On appeal from Superior Court of New Jersey, Law Division, Essex County, Docket No. L-9675-08.
NOT FOR PUBLICATION WITHOUT THE APPROVAL OF THE APPELLATE DIVISION
Before Judges Carchman, Parrillo and Lihotz.
Plaintiff Tri-Tech Environmental Engineering, Inc. appeals from a Law Division judgment granting relief to defendant Nutley Board of Education. After a summary hearing, the court dismissed plaintiff's complaint, which sought to enforce a May 5, 2008 Mutual Release and Settlement Agreement (Settlement Agreement) that resolved a dispute regarding enforcement of the parties' management services contract pending in arbitration. The court also granted defendant's request to rescind, as legally unenforceable, the Settlement Agreement and a related Rider to the initial management services contract. Consequently, plaintiff was ordered to return monies previously paid under the terms of settlement. Further, the order dismissed the remaining counts of defendant's counterclaim and permitted the parties to return to arbitration.
On appeal, plaintiff advances these arguments. First, it challenges as error the court's denial of its request for enforcement of the Settlement Agreement. Second, claiming procedural and substantive errors, plaintiff posits that although its enforcement claims could have been determined in a summary proceeding, disposition of defendant's claim of unilateral mistake required a plenary hearing. We reject plaintiff's arguments that the trial court erred in denying enforcement of the Settlement Agreement. However, we agree the entry of judgment for defendant and rescission of the Settlement Agreement without benefit of an evidentiary hearing constituted reversible error. We conclude disputed material issues were presented in the pleadings, obviating summary disposition. Accordingly, we reverse the judgment and remand for further hearing.

# AVAILABLE DATA:
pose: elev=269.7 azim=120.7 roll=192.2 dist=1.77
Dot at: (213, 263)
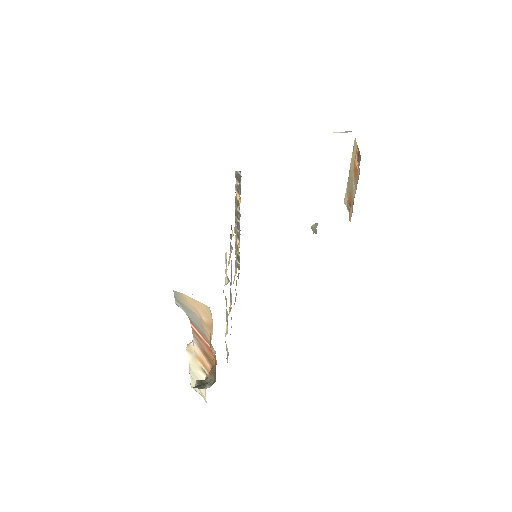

# WHAT TO DO:
**a)** In the court opinion, what did the appellate court do with the Law Division judgment?
**b)** Extend the court opinion past its final sentence.

# THE REPLIES:
**a)** It reversed the judgment and remanded the matter for further hearing.

**b)**
The facts are taken from the parties' pleadings, as well as certifications and documents submitted in support of or in opposition to the relief requested in the summary proceeding. The parties' relationship began with the January 20, 2001 execution of a construction management agreement (Agreement). Under the terms of the Agreement, plaintiff was to provide management services for the remodeling and renovation of defendant's seven school facilities (the project). It was anticipated that a single referendum would fund the large-scale project, budgeted at $40,000,000, and that it would be completed over twenty-four months. Plaintiff's fees for the services delineated in the agreement were stated as a percentage of the project's cost, and payment was contingent on defendant's securing successful funding through the voter-approved referendum. However, in 2002, the electorate twice rejected the proposal. Therefore, completion of the project as initially proposed was abandoned.
Defendant modified the project and targeted referenda to focus on funding the renovation of specific school buildings, rather than the entire district. For example, in April 2003, the voters approved a $4,872,673 referendum for renovation of the high school. Thereafter, in 2004, a $23,700,000 referendum was adopted to fund the refurbishing of the middle school, and in 2006, a $38,500,000 referendum was approved to cover the costs associated with modernization of the district's five elementary schools and completing work on the high school.
It is noted that in the 2006 referendum, funding was comprised of "a grant from the State of New Jersey in the amount of $15,142,217; and... bonds in the principal amount of $23,357,783." The 2006 referendum budgeted $1,300,000 for construction management costs.
It is not disputed that from October 2000 to sometime in 2007, plaintiff provided, and defendant paid for, limited architectural, engineering, technical, and planning services related to the school building renovations and other unrelated contracts. The extent and nature of the services plaintiff rendered are not detailed in the record.
Significantly, the defeat of the 2002 referenda and subsequent change in the project's scope and manner of completion did not immediately trigger modification of the Agreement. On May 24, 2004, a single page "Contract Amendment" was executed, which added an anti-assignment provision and clarified the conditions of debarment, suspension or disqualification of the construction manager. See N.J.A.C. 17:19-4.1(a)(13). No mention was made of the significant alterations to completion of the original project.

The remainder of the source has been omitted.